A single cask Macallan limited edition bottling released by the distillery at full cask strength as part of their Macallan Masters of Photography series. This bottling is #32 from the Elliott Erwitt range, the fourth chapter of Macallan Masters of Photography which was bottled in 2013.
The Masters of Photography was a sprawling series of special edition Macallans released in collaboration with six of the world’s leading photographers.

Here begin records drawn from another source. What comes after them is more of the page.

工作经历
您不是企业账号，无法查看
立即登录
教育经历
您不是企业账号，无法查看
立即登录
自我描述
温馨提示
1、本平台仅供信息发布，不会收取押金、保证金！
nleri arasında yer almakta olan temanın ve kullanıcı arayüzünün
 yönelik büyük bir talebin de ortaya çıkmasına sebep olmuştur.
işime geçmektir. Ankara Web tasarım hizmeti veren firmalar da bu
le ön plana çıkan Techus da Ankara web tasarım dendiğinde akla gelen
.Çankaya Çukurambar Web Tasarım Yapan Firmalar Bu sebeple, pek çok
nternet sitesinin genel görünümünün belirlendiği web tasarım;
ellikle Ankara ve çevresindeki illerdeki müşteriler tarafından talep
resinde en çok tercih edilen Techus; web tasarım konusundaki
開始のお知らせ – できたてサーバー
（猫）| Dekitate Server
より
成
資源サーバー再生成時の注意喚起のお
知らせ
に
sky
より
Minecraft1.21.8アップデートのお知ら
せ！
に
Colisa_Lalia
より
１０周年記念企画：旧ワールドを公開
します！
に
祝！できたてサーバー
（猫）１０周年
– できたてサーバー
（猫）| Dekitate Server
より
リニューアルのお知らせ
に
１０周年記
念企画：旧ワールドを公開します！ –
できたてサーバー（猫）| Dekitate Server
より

Despite being in his mid-eighties at the time, the legendary photographer Elliott Erwitt travelled Scotland taking 158 photos for the book Elliott Erwitt’s Great Scottish Adventure, which is included here with a hipflask-style 35cl bottle of cask strength Macallan 1996 specially selected by Bob Dalgarno.

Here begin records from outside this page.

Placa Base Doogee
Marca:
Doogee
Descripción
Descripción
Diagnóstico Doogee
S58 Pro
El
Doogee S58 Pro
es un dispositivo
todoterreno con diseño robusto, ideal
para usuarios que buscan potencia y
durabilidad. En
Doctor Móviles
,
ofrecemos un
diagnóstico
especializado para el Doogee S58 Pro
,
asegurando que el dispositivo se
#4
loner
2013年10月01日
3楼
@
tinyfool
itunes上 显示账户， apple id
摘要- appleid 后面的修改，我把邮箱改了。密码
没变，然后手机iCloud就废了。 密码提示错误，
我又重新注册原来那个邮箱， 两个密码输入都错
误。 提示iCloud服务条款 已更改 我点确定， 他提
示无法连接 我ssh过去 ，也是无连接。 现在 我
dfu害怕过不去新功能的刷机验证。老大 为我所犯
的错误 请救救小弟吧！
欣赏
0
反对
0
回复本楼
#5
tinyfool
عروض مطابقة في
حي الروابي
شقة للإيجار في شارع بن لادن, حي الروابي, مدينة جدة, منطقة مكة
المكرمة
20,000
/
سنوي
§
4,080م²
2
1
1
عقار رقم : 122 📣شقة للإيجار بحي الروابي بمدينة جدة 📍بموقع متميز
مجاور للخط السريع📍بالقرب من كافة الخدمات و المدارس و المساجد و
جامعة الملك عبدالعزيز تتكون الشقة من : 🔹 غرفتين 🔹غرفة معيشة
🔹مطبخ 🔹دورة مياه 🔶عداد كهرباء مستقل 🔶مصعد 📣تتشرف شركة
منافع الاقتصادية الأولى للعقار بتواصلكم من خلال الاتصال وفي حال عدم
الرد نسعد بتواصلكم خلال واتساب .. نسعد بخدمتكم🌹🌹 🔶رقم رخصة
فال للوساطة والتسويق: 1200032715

The Elliott Erwitt Macallan Masters of Photography was a particularly ambitious project encompassing 58 different single cask releases. Each release was a bottling of 35 sets accompanied by an individual print selected from Elliott Erwitt’s Great Scottish Adventure. This bottle came from Edition #32, which was released with a print featuring a family of sheep accompanying a bottle of Macallan from single cask 4378, which was distilled in 1996 and was bottled at its natural cask strength of 58%.

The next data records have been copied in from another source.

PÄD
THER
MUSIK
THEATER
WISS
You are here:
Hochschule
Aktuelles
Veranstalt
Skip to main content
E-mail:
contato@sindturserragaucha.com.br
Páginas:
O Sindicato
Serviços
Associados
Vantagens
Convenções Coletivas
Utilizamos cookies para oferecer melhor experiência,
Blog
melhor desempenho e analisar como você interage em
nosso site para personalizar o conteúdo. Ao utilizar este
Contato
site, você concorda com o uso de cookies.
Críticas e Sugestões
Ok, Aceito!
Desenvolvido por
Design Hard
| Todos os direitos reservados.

The grandest of Speyside’s blue chip distilleries, Macallan was founded in 1824 and carved a reputation for luxury single malt whisky in the 1980s with a string of 18-year-old and 25-year-old sherry-matured vintage single malts distilled in the 1960s and 1970s, building on the renown of earlier highly-regarded licensed bottlings by Gordon & MacPhail, Hall & Bramley and Campbell, Hope and King.
In the early 2000s, as the supply and quality of even the best sherry casks declined dramatically, Macallan introduced their Fine Oak series, an initially controversial range of bottlings that included bourbon-matured spirit in the cask recipe. While the Fine Oak series took some time to find its audience, Macallan’s status as the top Speyside distillery - particularly at auction - was already well-established and today a legion of eager Macallan fans ensure that each new luxury bottling from the distillery sells out immediately on release.
Distillery bottlings are, as the name suggests, bottled by or for the distillery from which the whisky has originated and are thus often referred to as Official Bottlings or OBs. Distillery bottlings are generally more desirable for collectors and usually fetch higher prices at auction than independent bottlings. They are officially-endorsed versions of the whisky from a particular distillery and are therefore considered the truest expression of the distillery’s character.
This ideal of the distillery character is regarded so seriously by the distilleries and brand owners that casks of whisky that are considered to vary too far from the archetype are frequently sold on to whisky brokers and independent bottlers. When this happens, it is often with the proviso that the distillery’s name is not allowed to be used when the cask is bottled for fear of diminishing or damaging the distillery’s character and status.